• [TASK OBJECTIVE] Without any pictures, output the records exactly as they are.
++++++
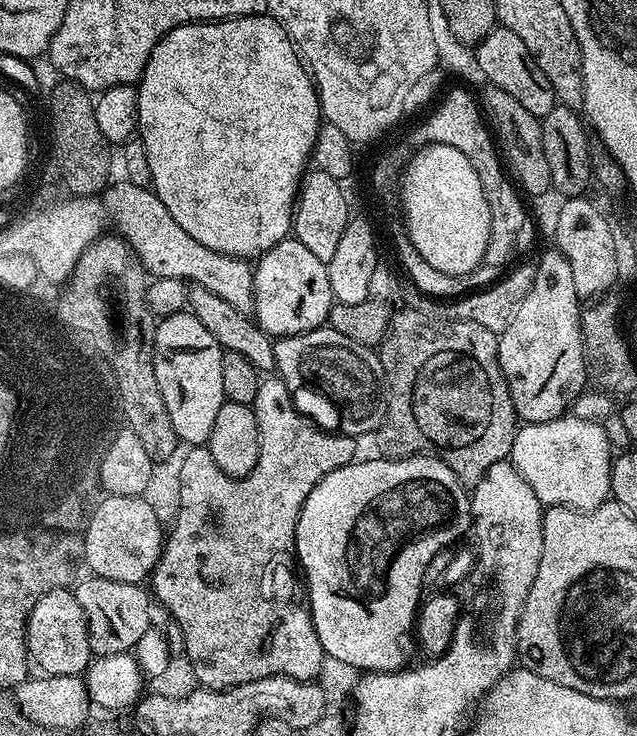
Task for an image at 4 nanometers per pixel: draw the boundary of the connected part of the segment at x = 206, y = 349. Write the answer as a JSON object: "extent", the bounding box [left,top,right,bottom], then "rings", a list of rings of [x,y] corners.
{"extent":[152,311,226,446],"rings":[[[191,311],[175,312],[163,317],[156,325],[156,337],[152,343],[152,365],[154,366],[154,378],[158,378],[158,390],[162,390],[162,402],[166,402],[166,414],[170,414],[170,422],[174,426],[174,434],[177,441],[188,446],[207,445],[210,438],[210,430],[214,430],[214,418],[218,418],[218,410],[226,402],[222,390],[222,358],[224,349],[198,322],[198,318]]]}

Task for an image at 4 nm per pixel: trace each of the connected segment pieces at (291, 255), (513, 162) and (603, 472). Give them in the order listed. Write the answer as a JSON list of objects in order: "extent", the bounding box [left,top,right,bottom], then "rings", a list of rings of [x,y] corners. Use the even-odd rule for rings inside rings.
[{"extent":[252,238,333,336],"rings":[[[295,238],[278,242],[255,261],[252,312],[256,323],[269,336],[293,336],[325,327],[333,303],[327,263],[314,258]]]},{"extent":[482,86,553,197],"rings":[[[491,86],[484,89],[486,90],[484,98],[482,97],[482,112],[511,179],[515,181],[525,197],[551,193],[553,187],[550,166],[546,163],[546,150],[542,150],[541,117],[530,114],[530,110],[526,110],[526,106],[518,102],[518,98],[510,98],[506,90]]]},{"extent":[510,414,614,512],"rings":[[[565,414],[550,422],[524,424],[514,438],[510,459],[518,474],[522,474],[526,482],[530,482],[530,490],[538,494],[541,505],[563,506],[574,508],[577,512],[589,512],[609,499],[612,490],[614,449],[600,422],[583,420],[575,414]]]}]

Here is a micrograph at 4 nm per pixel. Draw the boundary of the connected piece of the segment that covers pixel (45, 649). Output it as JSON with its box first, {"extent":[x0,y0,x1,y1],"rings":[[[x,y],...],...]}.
{"extent":[28,587,94,676],"rings":[[[71,587],[55,588],[32,607],[28,616],[28,658],[36,664],[45,676],[74,675],[79,676],[88,670],[94,657],[90,650],[88,637],[88,619],[84,616],[82,606],[78,606],[78,598]]]}

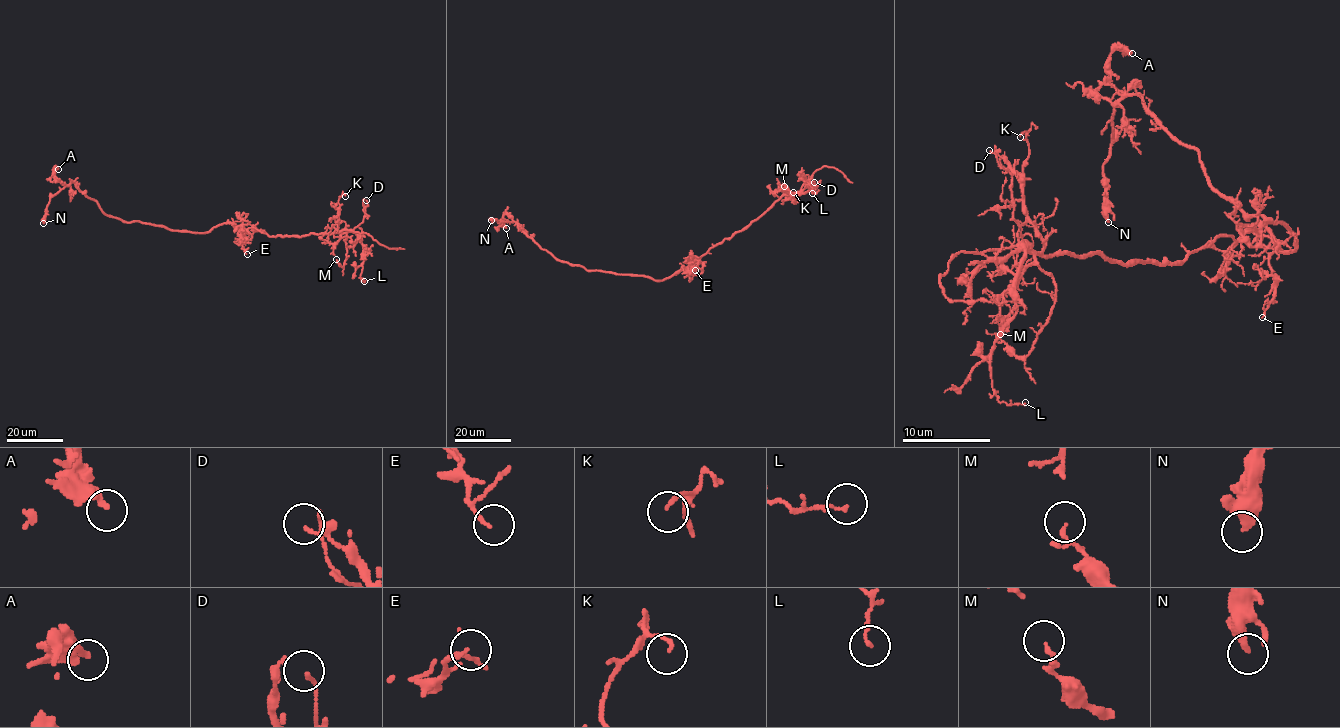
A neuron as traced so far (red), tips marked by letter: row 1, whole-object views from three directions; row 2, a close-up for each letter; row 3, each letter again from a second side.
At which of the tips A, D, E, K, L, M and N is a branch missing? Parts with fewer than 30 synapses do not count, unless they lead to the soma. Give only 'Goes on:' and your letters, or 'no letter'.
Goes on: no letter

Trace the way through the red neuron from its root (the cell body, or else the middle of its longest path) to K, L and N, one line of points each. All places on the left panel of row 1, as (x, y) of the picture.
K: (220, 225), (255, 227), (269, 236), (348, 230), (345, 232), (338, 229), (338, 198), (345, 196)
L: (220, 225), (255, 227), (269, 236), (353, 232), (362, 246), (360, 278), (364, 281)
N: (220, 225), (208, 232), (191, 232), (138, 221), (123, 222), (107, 215), (73, 182), (50, 198), (43, 223)

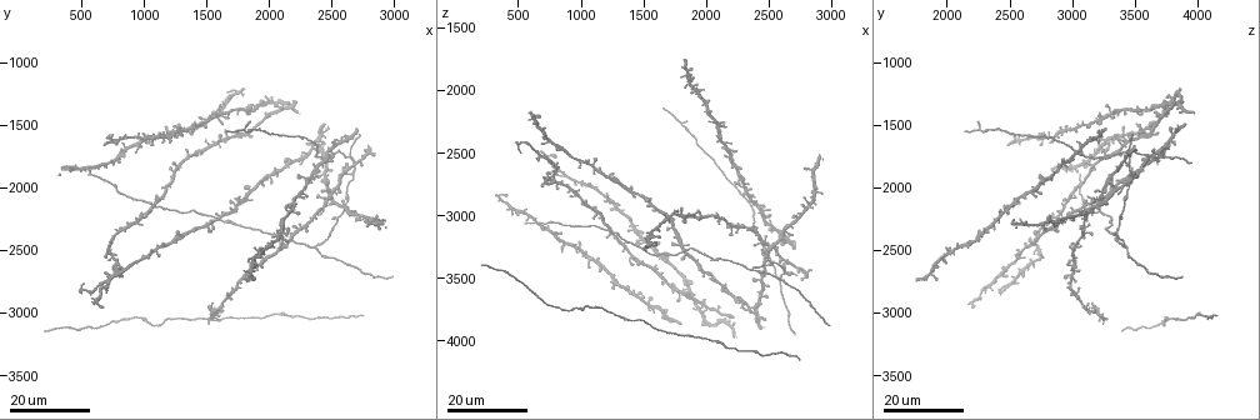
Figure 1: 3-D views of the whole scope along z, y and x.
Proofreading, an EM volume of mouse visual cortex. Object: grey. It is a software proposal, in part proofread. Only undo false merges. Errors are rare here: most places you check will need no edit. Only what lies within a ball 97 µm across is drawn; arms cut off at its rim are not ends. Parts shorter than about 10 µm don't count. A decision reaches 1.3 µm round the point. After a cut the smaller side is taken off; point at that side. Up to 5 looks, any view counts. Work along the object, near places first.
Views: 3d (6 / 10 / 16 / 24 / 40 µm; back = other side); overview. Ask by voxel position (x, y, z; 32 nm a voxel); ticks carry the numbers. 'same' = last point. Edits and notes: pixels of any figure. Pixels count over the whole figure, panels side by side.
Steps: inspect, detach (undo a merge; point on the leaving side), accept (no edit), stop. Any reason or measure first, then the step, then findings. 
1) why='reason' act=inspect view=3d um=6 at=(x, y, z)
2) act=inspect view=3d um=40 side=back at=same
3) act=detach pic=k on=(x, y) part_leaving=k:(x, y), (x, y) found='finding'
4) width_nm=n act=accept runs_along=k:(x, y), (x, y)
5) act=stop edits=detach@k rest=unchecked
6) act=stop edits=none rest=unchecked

why='thick turns thin' act=inspect view=3d um=24 at=(1280, 3040, 3780)

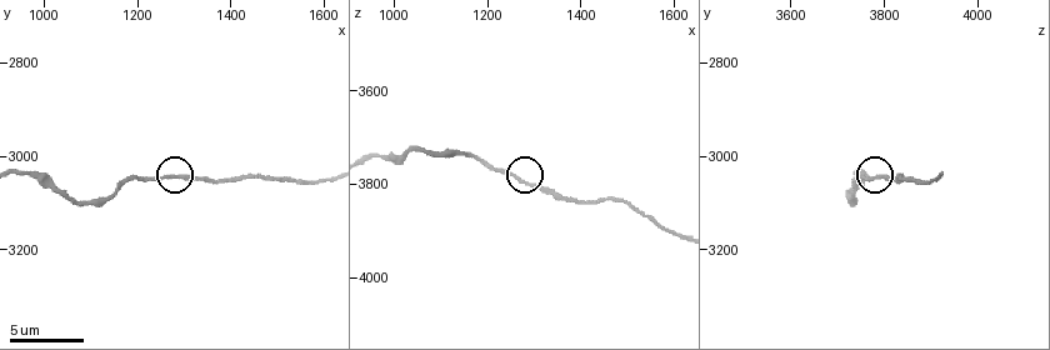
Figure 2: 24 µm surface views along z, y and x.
++++++
• [YOUR SOLUTION]
Task for an image at 4 nanometers per pixel: draw the boundary of the connected part of the segment at x = 206, y = 349. Write the answer as a JSON object: "extent", the bounding box [left,top,right,bottom], then "rings", a list of rings of [x,y] corners.
{"extent":[152,311,226,446],"rings":[[[191,311],[175,312],[163,317],[156,325],[156,337],[152,343],[152,365],[154,366],[154,378],[158,378],[158,390],[162,390],[162,402],[166,402],[166,414],[170,414],[170,422],[174,426],[174,434],[177,441],[188,446],[207,445],[210,438],[210,430],[214,430],[214,418],[218,418],[218,410],[226,402],[222,390],[222,358],[224,349],[198,322],[198,318]]]}

Task for an image at 4 nm per pixel: trace each of the connected segment pieces at (291, 255), (513, 162) and (603, 472). Give them in the order listed. Write the answer as a JSON list of objects in order: "extent", the bounding box [left,top,right,bottom], then "rings", a list of rings of [x,y] corners. Use the even-odd rule for rings inside rings.
[{"extent":[252,238,333,336],"rings":[[[295,238],[278,242],[255,261],[252,312],[256,323],[269,336],[293,336],[325,327],[333,303],[327,263],[314,258]]]},{"extent":[482,86,553,197],"rings":[[[491,86],[484,89],[486,90],[484,98],[482,97],[482,112],[511,179],[515,181],[525,197],[551,193],[553,187],[550,166],[546,163],[546,150],[542,150],[541,117],[530,114],[530,110],[526,110],[526,106],[518,102],[518,98],[510,98],[506,90]]]},{"extent":[510,414,614,512],"rings":[[[565,414],[550,422],[524,424],[514,438],[510,459],[518,474],[522,474],[526,482],[530,482],[530,490],[538,494],[541,505],[563,506],[574,508],[577,512],[589,512],[609,499],[612,490],[614,449],[600,422],[583,420],[575,414]]]}]

Here is a micrograph at 4 nm per pixel. Draw the boundary of the connected piece of the segment that covers pixel (45, 649). Output it as JSON with its box first, {"extent":[x0,y0,x1,y1],"rings":[[[x,y],...],...]}.
{"extent":[28,587,94,676],"rings":[[[71,587],[55,588],[32,607],[28,616],[28,658],[36,664],[45,676],[74,675],[79,676],[88,670],[94,657],[90,650],[88,637],[88,619],[84,616],[82,606],[78,606],[78,598]]]}

A neuron as traced so far (red), tips marked by letter: row 1, whole-object views from three directions; row 2, a close-up for each letter; row 3, each letter again from a second side.
At which of the tips A, D, E, K, L, M and N is a branch missing? Parts with fewer than 30 synapses do not count, unless they lead to the soma. Give only 'Goes on:' and your letters, or 'no letter'.
Goes on: no letter

Trace the way through the red neuron from its root (the cell body, or else the middle of its longest path) to K, L and N, one line of points each. All places on the left panel of row 1, as (x, y) of the picture.
K: (220, 225), (255, 227), (269, 236), (348, 230), (345, 232), (338, 229), (338, 198), (345, 196)
L: (220, 225), (255, 227), (269, 236), (353, 232), (362, 246), (360, 278), (364, 281)
N: (220, 225), (208, 232), (191, 232), (138, 221), (123, 222), (107, 215), (73, 182), (50, 198), (43, 223)

Figure 1: 3-D views of the whole scope along z, y and x.
Proofreading, an EM volume of mouse visual cortex. Object: grey. It is a software proposal, in part proofread. Only undo false merges. Errors are rare here: most places you check will need no edit. Only what lies within a ball 97 µm across is drawn; arms cut off at its rim are not ends. Parts shorter than about 10 µm don't count. A decision reaches 1.3 µm round the point. After a cut the smaller side is taken off; point at that side. Up to 5 looks, any view counts. Work along the object, near places first.
Views: 3d (6 / 10 / 16 / 24 / 40 µm; back = other side); overview. Ask by voxel position (x, y, z; 32 nm a voxel); ticks carry the numbers. 'same' = last point. Edits and notes: pixels of any figure. Pixels count over the whole figure, panels side by side.
Steps: inspect, detach (undo a merge; point on the leaving side), accept (no edit), stop. Any reason or measure first, then the step, then findings. 
1) why='reason' act=inspect view=3d um=6 at=(x, y, z)
2) act=inspect view=3d um=40 side=back at=same
3) act=detach pic=k on=(x, y) part_leaving=k:(x, y), (x, y) found='finding'
4) width_nm=n act=accept runs_along=k:(x, y), (x, y)
5) act=stop edits=detach@k rest=unchecked
6) act=stop edits=none rest=unchecked

why='thick turns thin' act=inspect view=3d um=24 at=(1280, 3040, 3780)

Figure 2: 24 µm surface views along z, y and x.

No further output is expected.